Perdono i confini anche gli spazi fisici che acquisiscono profondità includendo il digitale. Online e offline si intrecciano nell’esperienza new retail di Alibaba, in cui i dati raccolti servono a pianificare i percorsi di consegna e a personalizzare i consigli di acquisto. Nike cerca di riproporre i principi di user experience dell’acquisto online nel suo nuovo flagship di New York, con percorso speed shop per risparmiare tempo e trovare velocemente un capo oltre a sapere come le scarpe sono state progettate. Amazon apre un negozio fisico in cui raduna i prodotti a quattro stelle. Il design degli spazi diventerà più olistico e diventerà difficile capire la differenza fra spazio permanente e pop up.
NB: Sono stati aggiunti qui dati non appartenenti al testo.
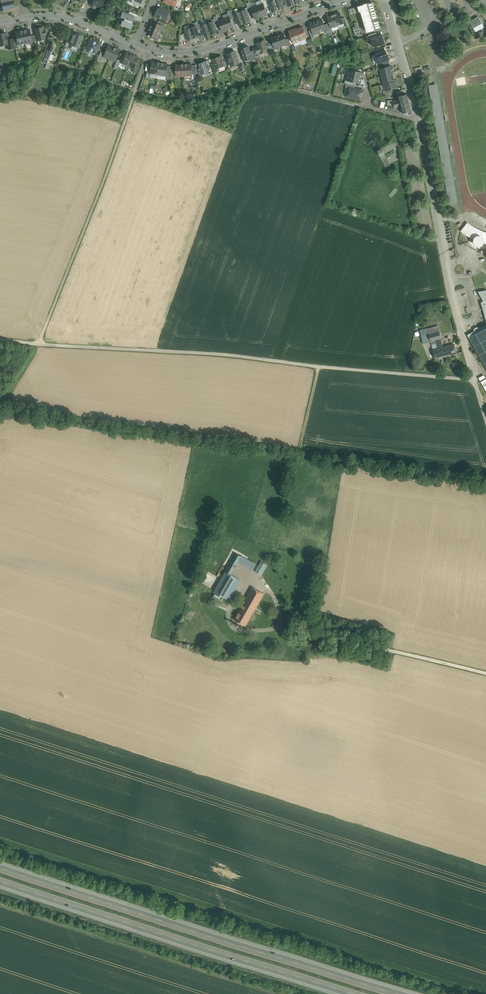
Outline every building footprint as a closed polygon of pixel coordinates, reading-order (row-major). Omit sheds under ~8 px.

Fra le tante innovazioni che collegano le pareti fisiche ai contenuti digitali c’è anche Scribit, un piccolo robot di scrittura intelligente che introduce un nuovo modo di presentare contenuti digitali e rende possibile riconfigurare e personalizzare istantaneamente un muro, che si tratti di una vetrina, di un negozio, di un ufficio. Un ristorante può pubblicare il menu del giorno sul suo muro, o si può riprodurre il wall social sulla parete del negozio in maniera immediata. Il progetto, dello studio Carlo Ratti Associati, è adatto anche agli uffici, anche questi spazi in rivoluzione per poter essere i nuovi templi del benessere aziendale, demiurghi di nuovi stili di lavoro e testimoni della modernità dell’azienda. Nel ripensare gli spazi intervengono architetti, sociologi, antropologi esperti di organizzazione del lavoro. Lavazza con la Nuvola, Fastweb con la nuova sede che ha riprogettato gli spazi di lavoro con il principio degli hot desk in funzione dello smart working. Se le aziende vogliono parlare con il cuore al consumatore lo possono fare presentandogli il luogo di lavoro, che racchiude la dimensione emotiva del brand.

Oggi la tecnologia è in grado di generare facce, corpi e oggetti in movimento da semplici disegni a contorni. Nascono influencer virtuali come Li Miquela, ma anche la voce di Alexa che promette di conversare in modo naturale. Il tema è come utilizzare questi strumenti: cercando di ingannare il consumatore o dichiarando l’artificio. La soluzione potrebbe essere quella di mostrare la tecnologia come un gioco, utile ma finto, in modo da dare il giusto valore alla realtà senza togliere il divertimento dell’irrealtà. In questo modo si toglierebbe l’ambiguità che confonde le decisioni e soprattutto si eviterebbero ritorsioni normative. Anche l’autorevolezza delle fotografie e dei video è sempre più confutabile: Adobe Research ha sviluppato uno strumento chiamato Project Cloak, che può rimuovere oggetti indesiderati dai video, alimentato da algoritmi di deep learning. La realtà sintetica può quindi spaventare o dare opportunità.

La più grande difficoltà per le aziende sarà mettere in regia in maniera coerente i sette trend che a oggi danno spazio a molte incongruenze fra loro. “Alcuni brand hanno già saputo integrare le diverse tendenze che abbiamo individuato con progetti originali. Spesso, nell’abbracciare un primo cambiamento, aprono le porte ad altre piccole rivoluzioni, legate all’insieme degli stimoli culturalmente rilevanti in quel momento -spiega Ashley Benigno, responsabile di Fjord in Italia-. Il trend legato al tema ambientale, ad esempio, in questi mesi ha confermato la sua forza, quello sugli spazi ha dimostrato di contenere e facilitare gli altri, permettendo loro di svilupparsi pienamente e di trovare un abito adatto ai nuovi modelli di vita”. Se cambiano le condizioni si cresce su quel cambiamento. Benigno ricorda diversi esperimenti di integrazione fra i trend: “Se Lavazza è sensibile da decenni al tema del climate change, nell’esperienza della Nuvola oggi lo completa in termini di Space Odyssey, o ancora, guardando al campus da qualche mese inaugurato da Huawei in Cina ritroviamo un esempio di come la rivoluzione degli spazi possa abbinarsi alla tendenza della realtà sintetica attraverso il gioco fake real, con la ricostruzione dei principali monumenti europei tra i quali i dipendenti possono vivere oltre che lavorare”. Ogni scenario permette di avere una vista più ampia e di attivare un radar sugli aspetti positivi e negativi di ogni mutazione tecnologica/culturale. Serviranno, per il futuro, scenari di precisione e una grande apertura a una visione economica integrata a quella sociale.